Competitive Advantage

NovoMedix’s most advanced drug candidates for the treatment of TNBC represent two new classes of translation initiation inhibitors with unique mechanisms of action. Besides the anti-viral drug, ribavirin, there are no viable drug-like inhibitors of translation initiation have been reported to date. More importantly, there are virtually no novel therapies in clinical trials for TNBC. Most ongoing trials for TNBC are on various combinations of existing chemotherapy drugs. Recent data suggests that at least one of these “first-in-class” compounds has the potential to enter into a Phase I clinical trial for TNBC.

Financial Overview 

NovoMedix LLC was established as a partnership in 2001 and converted to an LLC in 2010 in anticipation of angel or VC funding and/or corporate partnerships. NovoMedix is currently privately owned and has no venture capital investment. NovoMedix has raised $1.75 million in equity, government grant, and tax credit revenue. SBIR funding has allowed the company to increase its value without dilution. NovoMedix is seeking a strategic investment of $5 million to complete preclinical studies and file an IND for TNBC within 24 months. NovoMedix would then partner with a larger pharmaceutical company for clinical development and commercialization of a novel therapy for TNBC.

Intellectual Property 

NovoMedix has filed a composition of matter patent application (PCT/US2011/039377) for the NM043 series of compounds for the treatment, prevention, and/or amelioration of various disorders, including cancer. In addition, NovoMedix is in the process of filing provisional patents on several other lead series.
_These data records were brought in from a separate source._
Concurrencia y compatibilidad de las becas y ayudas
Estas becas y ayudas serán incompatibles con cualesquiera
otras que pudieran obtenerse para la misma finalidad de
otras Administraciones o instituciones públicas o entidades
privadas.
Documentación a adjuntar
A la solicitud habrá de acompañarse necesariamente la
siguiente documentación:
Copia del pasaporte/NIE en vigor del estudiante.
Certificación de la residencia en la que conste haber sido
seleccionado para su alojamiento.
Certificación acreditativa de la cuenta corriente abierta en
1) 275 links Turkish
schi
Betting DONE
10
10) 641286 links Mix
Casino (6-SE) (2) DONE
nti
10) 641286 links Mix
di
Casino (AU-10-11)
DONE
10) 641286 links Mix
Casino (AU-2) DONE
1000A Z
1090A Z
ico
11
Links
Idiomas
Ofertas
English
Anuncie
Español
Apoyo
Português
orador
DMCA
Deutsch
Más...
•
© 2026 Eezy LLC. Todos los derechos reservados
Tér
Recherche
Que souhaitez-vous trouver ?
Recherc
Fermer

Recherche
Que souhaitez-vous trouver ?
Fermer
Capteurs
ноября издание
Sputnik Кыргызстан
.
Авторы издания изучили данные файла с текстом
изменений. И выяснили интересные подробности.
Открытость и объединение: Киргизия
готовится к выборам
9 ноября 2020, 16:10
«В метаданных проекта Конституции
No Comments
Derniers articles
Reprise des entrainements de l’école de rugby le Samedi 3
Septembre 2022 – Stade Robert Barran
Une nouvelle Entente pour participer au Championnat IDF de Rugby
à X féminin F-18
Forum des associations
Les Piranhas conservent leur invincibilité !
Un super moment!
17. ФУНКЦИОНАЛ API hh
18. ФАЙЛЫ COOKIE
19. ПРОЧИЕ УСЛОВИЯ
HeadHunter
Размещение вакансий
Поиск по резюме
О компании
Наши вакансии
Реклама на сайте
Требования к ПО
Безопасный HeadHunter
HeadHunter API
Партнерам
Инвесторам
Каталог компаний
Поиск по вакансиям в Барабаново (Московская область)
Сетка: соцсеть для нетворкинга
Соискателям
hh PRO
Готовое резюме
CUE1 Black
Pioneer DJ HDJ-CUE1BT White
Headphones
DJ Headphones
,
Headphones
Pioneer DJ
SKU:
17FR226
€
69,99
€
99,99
Commercialization Strategy 

NovoMedix’s commercialization strategy is to design and execute an IND-enabling nonclinical safety program to support a Phase I clinical trial in patients with advanced metastatic disease and enter into partnerships with pharmaceutical companies for the clinical development and ultimate commercialization of novel small molecule drugs. NovoMedix plans to license its compounds in exchange for licensing fees, milestone payments, and royalties.

Pipeline Products 

The NovoMedix pipeline contains several novel compounds in various stages of development. Most relevant to this project are follow-up studies that are planned to determine the efficacy of previously identified lead compounds for the treatment of metastatic breast cancer. In addition, several different novel lead compounds are currently under development for the treatment of high risk pediatric B-ALL. These compounds have demonstrated in vitro safety and efficacy and preliminary safety in animals. In vivo studies in mouse models of high risk B-ALL are the subject of a recently submitted Phase I SBIR proposal.

Management Team 

Cathy Swindlehurst, Ph.D., Founder and CEO, has 22 years of experience in biotechnology. Former V.P. at PanCel, MagneSensors, and NovaDx.

Leah Fung, Ph.D., Founder and Exec. Director, Drug Discovery, has 20 years of experience in medicinal chemistry. Management positions at Structural Genomics, Structural Bioinformatics, and Celgene.

Sabine Ottilie, Ph.D., Director, Molecular Oncology, has 20 years of molecular oncology research experience in academia and biotechnology.